*** TEXT FOR ANALYSIS ***

Mars would be an awfully bleak place to live or die
I think when the final moment comes, anywhere seems pretty bleak.
I think when the final moment comes, anywhere seems pretty bleak.
True, it probably doesn't matter where you are at that moment, but to die on Mars means you've spent your last days on an empty rock, preceded by six months in a space capsule. That would be the bleak part.
But hey, let's let the market decide: if you can ever click the 'Trip to Mars' option at the Make a Wish Foundation's website, then Mr. Musk will have been right all along.
Happy 10th to SpaceX. Go, baby, go!
I'm thinking about going to see the Dragon/Falcon 9 launch in April.
I'll see you there.
I might be at a later one, when the satellite I worked on for grad school gets launched.
I think it might be cool for about a week and then living on Mars or the Moon after that would seriously Bah-Low.
Which is why I want a vacation home on the moon. Spend two weeks, come home.
Fuck it, if we're going to subsidize flood & hurricane prone coastal real estate for every yobbo who wants a beach vacation, I want my moon home subsidized.
Just because we subsidize coastal real estate doesn't mean we have to add insult to injury by subsidzing someone who wants to build in an asteroid impact zone.
what about subsidizing my house ON an impact asteroid?
KMW clearly doesn't read the comments as thoroughly as Lucy.
James Bond will make sure you die before you can construct your evil lair on Mars, Mr. Musk. After sexing up your lady assassin, Tunz O'Cooch.

*** End of TEXT FOR ANALYSIS ***
*** SOURCE INFORMATION ***

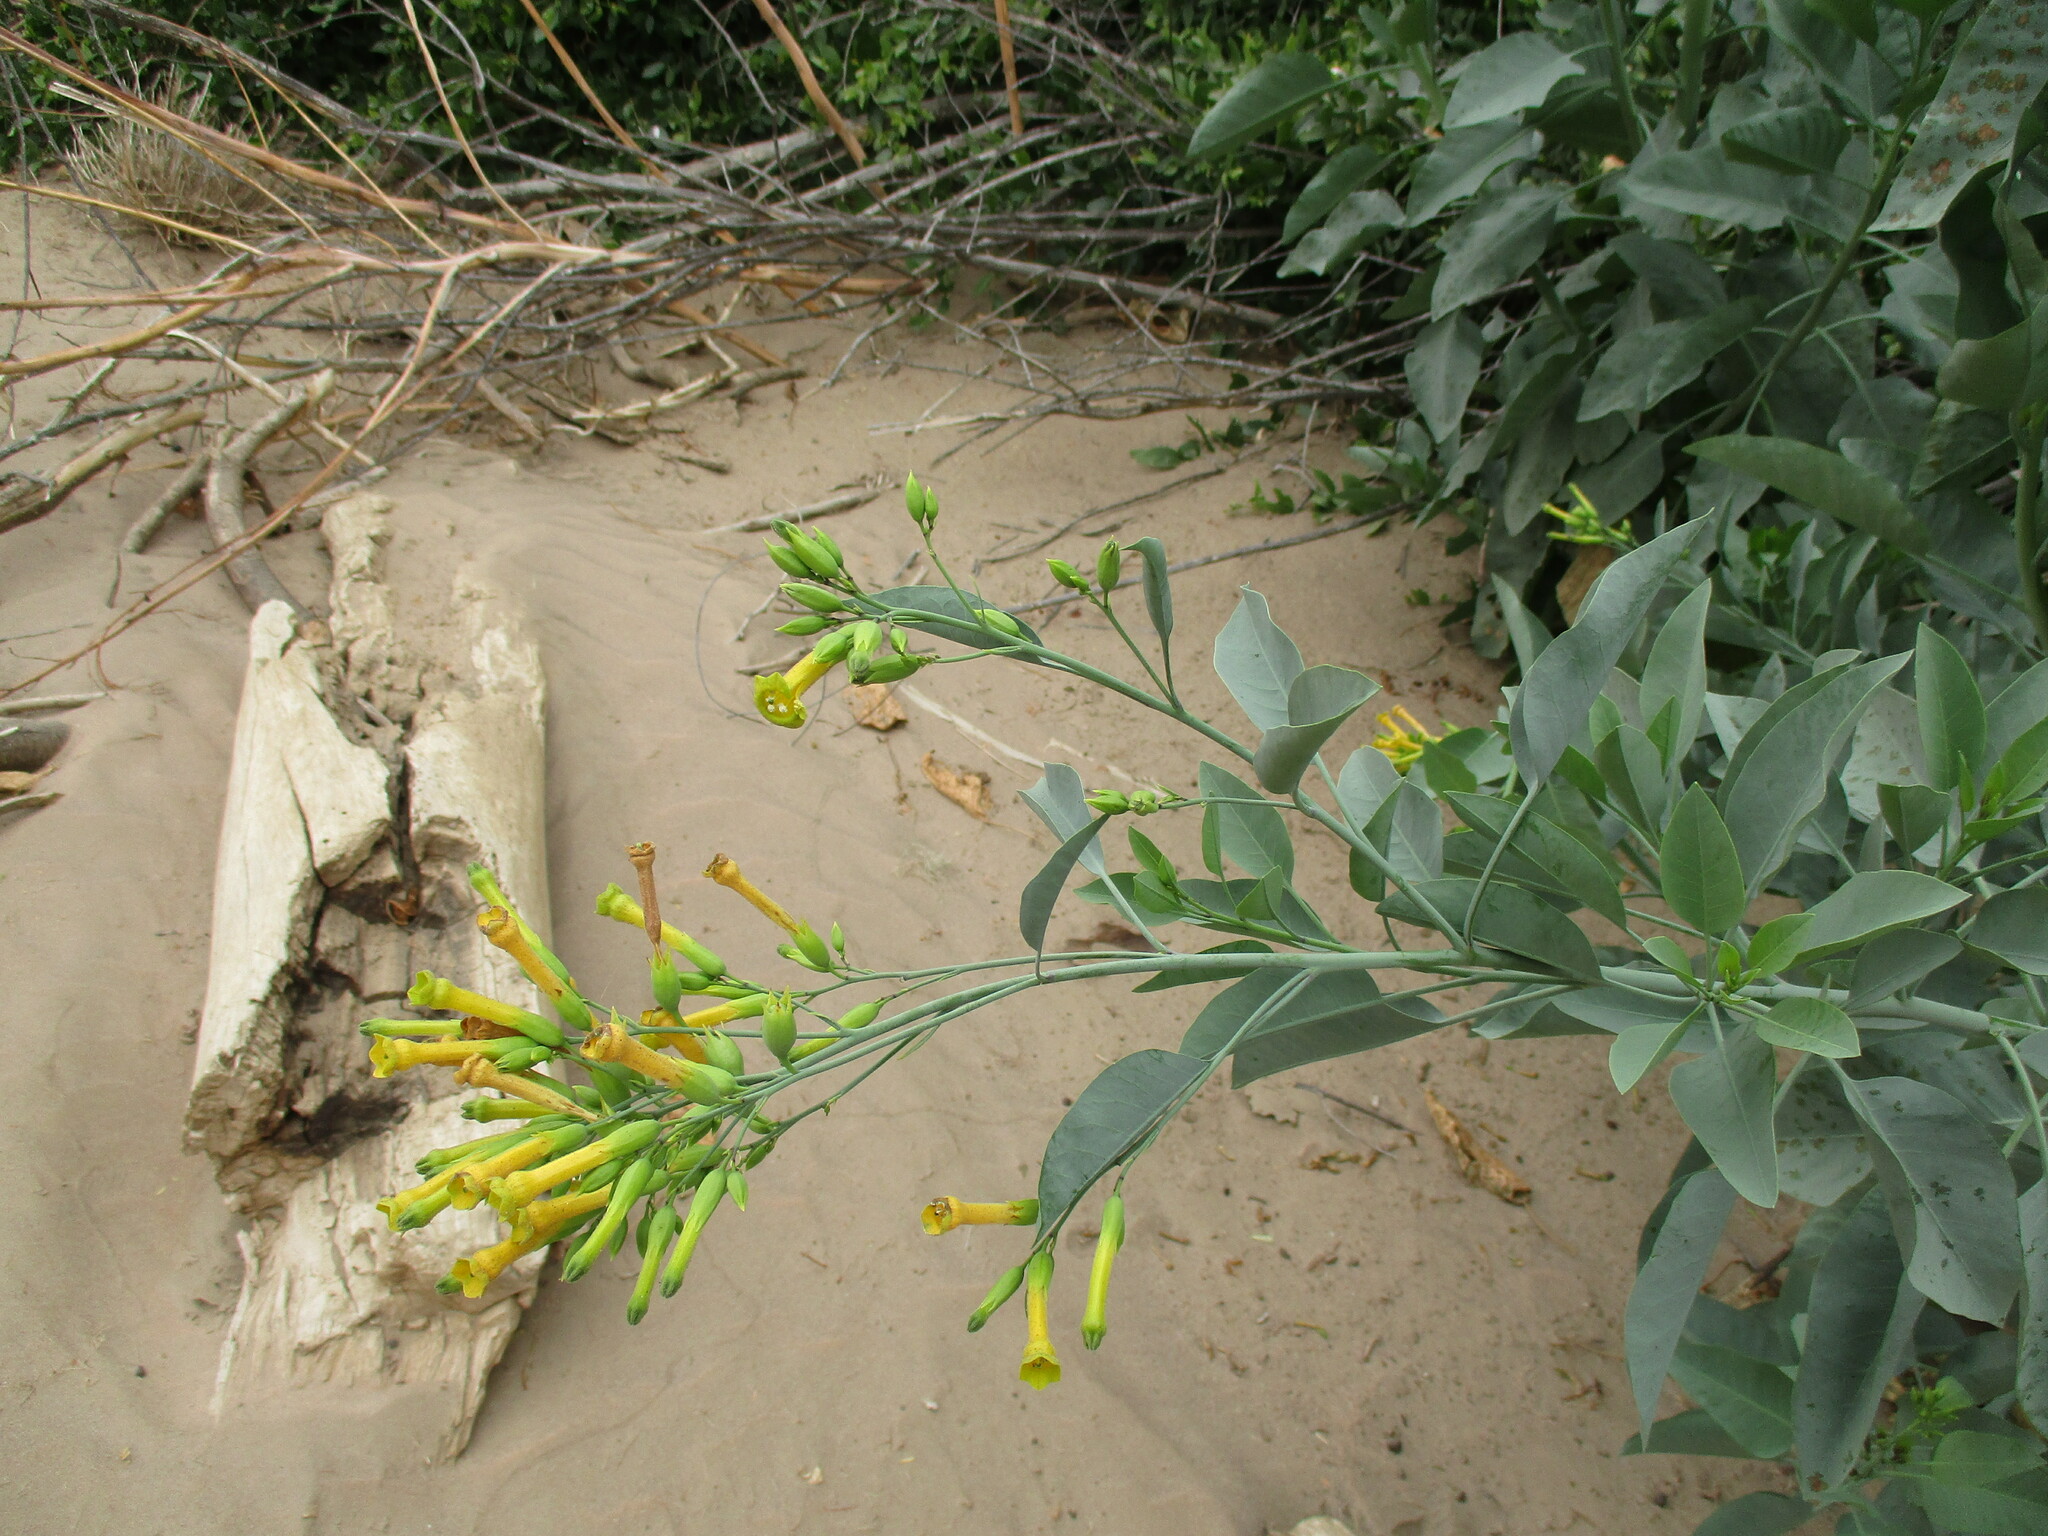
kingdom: Plantae
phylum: Tracheophyta
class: Magnoliopsida
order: Solanales
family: Solanaceae
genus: Nicotiana
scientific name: Nicotiana glauca
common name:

*** End of SOURCE INFORMATION ***

§ **WHAT IS EXPECTED**: Could you reproduce the comment thread about living on Mars word for word, everything from "True, it probably" down to "school gets launched."?

§ **OUTPUT OF THE EXERCISE**:
True, it probably doesn't matter where you are at that moment, but to die on Mars means you've spent your last days on an empty rock, preceded by six months in a space capsule. That would be the bleak part.
But hey, let's let the market decide: if you can ever click the 'Trip to Mars' option at the Make a Wish Foundation's website, then Mr. Musk will have been right all along.
Happy 10th to SpaceX. Go, baby, go!
I'm thinking about going to see the Dragon/Falcon 9 launch in April.
I'll see you there.
I might be at a later one, when the satellite I worked on for grad school gets launched.